Dr. Melody Schiaffino is studying healthcare delivery to diverse aging populations being treated for cancer. She is studying organizational and doctor-patient communication and societal factors to identify cancer risk factors and inform interventions that can improve intermediate treatment and overall survival outcomes. Her colleague, Dr. Elva Arredondo, studies disparities in the care cancer patients receive, as well as the cultural influences and psychosocial mediators that impact preventive practices such as cervical cancer screening, physical activity, and diet among underserved groups. In the School of Social Work, Dr. Eunjeong Ko is also looking at racial and ethnic disparities in relation to accessing health care, including cancer screenings and treatment.
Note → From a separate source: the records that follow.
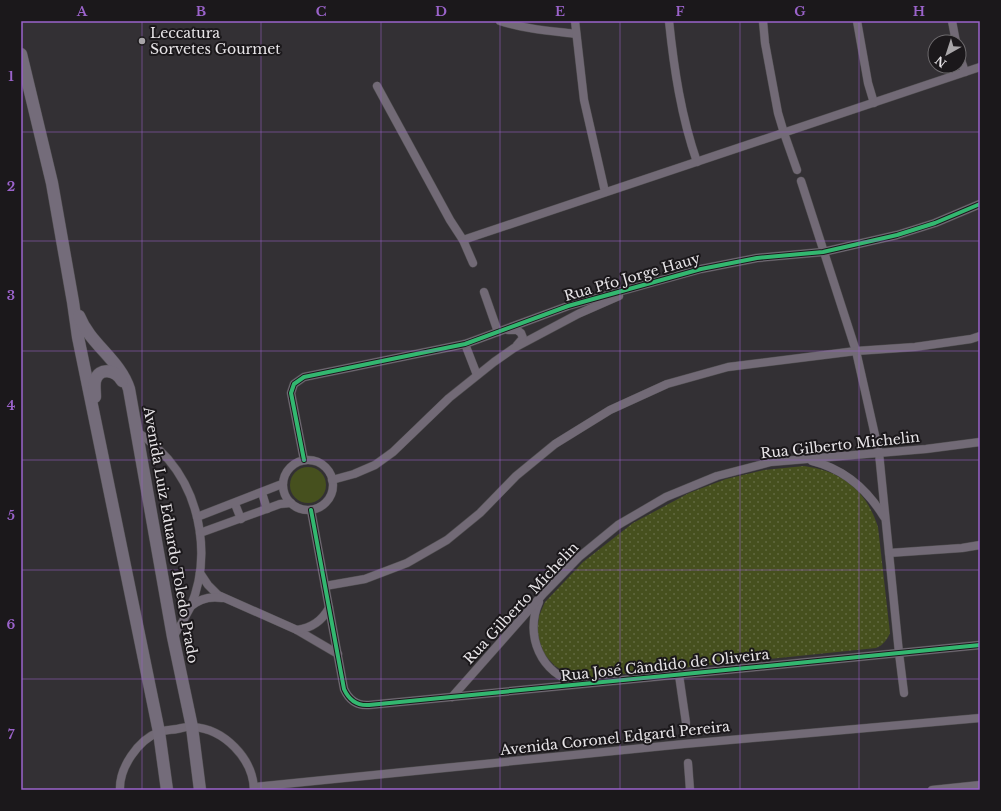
<svg xmlns="http://www.w3.org/2000/svg" width="1001" height="811" viewBox="0 0 1001 811" font-family="'Libre Baskerville',serif">
	<style>
		.grass { fill: #46501e }
		.park { fill: url(#park-dots) }
		.lines { fill: none; stroke-linecap: round; stroke-linejoin: round }
		.street-casing { stroke: #504e50; stroke-width: 9 }
		.secondary-casing { stroke: #504e50; stroke-width: 13 }
		.street { stroke: #726a76; stroke-width: 8 }
		.secondary { stroke: #746c7a; stroke-width: 12 }
		.cycleway-casing { stroke: #1b181b; stroke-width: 6 }
		.cycleway { stroke: #33b770; stroke-width: 4 }
		.grid { fill: none; stroke: #9b63cb; stroke-width: 1; stroke-opacity: 0.55 }
		.poi-dot { fill: #a8a5a8; stroke: #1b181b; stroke-width: 1.5 }
		.labels { text-anchor: middle; stroke-width: 4; stroke-linejoin: round; paint-order: stroke }
		.poi-label { font-size: 14px; fill: #e7e4e7; stroke: #1b181b; text-anchor: start }
		.street-label { font-size: 14px; fill: #e7e4e7; stroke: #1b181b }
		.neatline { fill: none; stroke: #9b63cb; stroke-width: 1.5 }
		.grid-label { font-size: 13px; text-anchor: middle; font-weight: bold; fill: #9b63cb }
	</style>
	<defs>
		<pattern id="park-dots" width="8" height="8" patternUnits="userSpaceOnUse"><rect width="8" height="8" fill="#46501e"/><path d="M2 2h.1M6 6h.1" fill="none" stroke="#61693f" stroke-width="1.8" stroke-linecap="round"/></pattern>
	</defs>
	<rect width="100%" height="100%" fill="#333034"/>
	<circle class="grass" cx="308" cy="485" r="18"/>
	<path class="park" d="M804,466c38,5 62,24 74,61l12,106c-3,7 -7,12 -14,15l-292,30 -15,-4 -14,-8 -11,-12 -5,-14 -2,-8 2,-16 6,-14 38,-40 50,-39 56,-30 37,-14 38,-9z"/>
	<g class="lines">
		<g class="street-casing">
			<g id="street">
				<path d="M500,21c24,8 51,10 76,13"/>
				<path d="M575,21l9,79 21,92"/>
				<path d="M669,21c5,48 12,95 28,141"/>
				<path d="M763,21l2,22 13,70 6,20 13,37"/>
				<path d="M857,21l11,62 6,20"/>
				<path d="M952,21l4,21"/>
				<path d="M959,54l6,18"/>
				<path d="M377,86l73,134 13,20 10,23"/>
				<path d="M801,181l55,170 23,102 20,200 5,40"/>
				<path d="M463,240l517,-173"/>
				<path d="M484,292l14,40"/>
				<path d="M508,330h9l4,3 2,5 -6,7"/>
				<path d="M465,344l12,31"/>
				<path d="M136,431c12,8 22,17 32,28 34,40 43,101 22,149 -5,10 -11,20 -17,29"/>
				<circle cx="308" cy="485" r="25"/>
				<path d="M304,460l-13,-67 3,-9 10,-7 161,-33 103,-38 133,-37 56,-11 66,-6 74,-17 38,-12 45,-19"/>
				<path d="M812,461c32,8 55,28 72,56"/>
				<path d="M332,480l22,-6 21,-9 18,-13 56,-54 45,-36 20,-14 64,-34 41,-18"/>
				<path d="M262,493l5,16"/>
				<path d="M235,504l6,15"/>
				<path d="M311,510l33,179c5,11 13,17 25,16l611,-60"/>
				<path d="M197,517l85,-33"/>
				<path d="M200,533l80,-29 11,-1"/>
				<path d="M889,553l73,-5 18,-3"/>
				<path d="M200,573l8,12 10,10 79,35 41,24"/>
				<path d="M325,586l40,-7 42,-16 40,-23 33,-27 36,-37 39,-32 55,-34 57,-26 61,-17 128,-16 59,-4 56,-8 9,-3"/>
				<path d="M539,602c-15,33 2,73 39,81"/>
				<path d="M190,607c9,-8 20,-11 32,-9"/>
				<path d="M297,630c15,-2 25,-9 32,-22"/>
				<path d="M679,675l7,48"/>
				<path d="M452,697l91,-103 36,-37 39,-32 48,-28 51,-21 54,-14 155,-13 54,-7"/>
				<path d="M688,763l2,27"/>
				<path d="M254,787l430,-43 296,-26"/>
				<path d="M120,790c-1,-22 18,-50 39,-58 6,-2 13,-2 18,-3 5,-1 11,-3 16,-2 31,2 60,31 61,63"/>
				<path d="M932,790l48,-5"/>
			</g>
		</g>
		<g class="secondary-casing">
			<g id="secondary">
				<path d="M21,54l31,129 21,119 5,35 81,395 8,58"/>
				<path d="M79,316c11,28 41,44 50,73l44,248 19,90 8,63"/>
				<path d="M95,397c0,-5 -1,-11 0,-16 4,-15 21,-11 27,0"/>
			</g>
		</g>
		<use href="#street" class="street"/>
		<use href="#secondary" class="secondary"/>
		<g class="cycleway-casing">
			<g id="cycleway">
				<path d="M304,460l-13,-67 3,-9 10,-7 161,-33 103,-38 133,-37 56,-11 66,-6 74,-17 38,-12 45,-19"/>
				<path d="M311,510l33,179c5,11 13,17 25,16l611,-60"/>
			</g>
		</g>
		<use href="#cycleway" class="cycleway"/>
	</g>
	<path class="grid" d="M142,21v769M261,21v769M381,21v769M500,21v769M620,21v769M740,21v769M859,21v769M21,132h959M21,241h959M21,351h959M21,460h959M21,570h959M21,679h959"/>
	<circle class="poi-dot" cx="142" cy="41" r="4"/>
	<g class="labels">
		<g class="poi-label">
			<text x="150" y="38">Leccatura<tspan x="150" dy="16">Sorvetes Gourmet</tspan></text>
		</g>
		<g class="street-label">
			<text transform="translate(632 277) rotate(-16)" y="5">Rua Pfo Jorge Hauy</text>
			<text transform="translate(840 445) rotate(-6)" y="5">Rua Gilberto Michelin</text>
			<text transform="translate(171 535) rotate(80)" y="5">Avenida Luiz Eduardo Toledo Prado</text>
			<text transform="translate(521 603) rotate(-47)" y="5">Rua Gilberto Michelin</text>
			<text transform="translate(665 665) rotate(-6)" y="5">Rua José Cândido de Oliveira</text>
			<text transform="translate(615 738) rotate(-6)" y="5">Avenida Coronel Edgard Pereira</text>
		</g>
	</g>
	<rect width="1001" height="811" fill="none" stroke="#1b181b" stroke-width="44"/>
	<g transform="translate(947 54) rotate(219)"><circle r="19" fill="#1b181b" stroke="#6d6a6d"/>
	<path d="M0-3L7 15L0 10L-7 15Z" fill="#a8a5a8"/>
	<text y="-6" font-size="11" font-weight="bold" text-anchor="middle" fill="#e7e4e7">N</text>
	</g>
	<rect x="22" y="22" width="957" height="767" class="neatline"/>
	<g class="grid-label">
		<text x="82" y="16">A</text>
		<text x="201" y="16">B</text>
		<text x="321" y="16">C</text>
		<text x="441" y="16">D</text>
		<text x="560" y="16">E</text>
		<text x="680" y="16">F</text>
		<text x="800" y="16">G</text>
		<text x="919" y="16">H</text>
		<text x="11" y="81">1</text>
		<text x="11" y="191">2</text>
		<text x="11" y="300">3</text>
		<text x="11" y="410">4</text>
		<text x="11" y="520">5</text>
		<text x="11" y="629">6</text>
		<text x="11" y="739">7</text>
	</g>
</svg>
Another Public Health faculty member, Dr. Humberto Parada, is an integrative cancer epidemiologist specializing in the epidemiology of breast cancer. His research aims to identify environmental, behavioral, and genetic factors that influence the development and progression of breast cancer and understand these associations within the context of health disparities.
Dr. Ignatius Nip is working with collaborators at UCSD on a project to evaluate speech and swallowing outcomes following radiation therapy for oral and pharyngeal cancer. His colleague in the School of Speech, Language, and Hearing Sciences, Dr. Laura Dreisbach Hawe, is studying how chemotherapy cancer treatments may impact a patient’s hearing — perhaps before other side effects are observed.
In the School of Nursing, new faculty member Dr. Savitri Singh-Carlson is focusing on cancer survivorship and follow-up care, palliative care, and advanced care planning in light of the global burden of cancer while being informed by the social determinants of health, especially in the Asian community. She is also working to advance oncology nursing education with an emphasis on safe standards of practice within low to middle income countries.
School of Exercise and Nutritional Sciences professor Dr. Mee Young Hong’s research goal is to determine whether dietary fish oil is protective against early stage colon cancer, as well as to understand the impact of phytochemicals in colon cancer.
Finally, the college’s work on cancer through the SDSU/UCSD Cancer Center Comprehensive Partnership grant is continuing. This collaborative effort received $13M in funding over five years. This year Dr. Hala Madanat, from Public Health, and Dr. Richard Cripps, from the College of Sciences, will be leading this effort to look at many aspects of cancer treatment.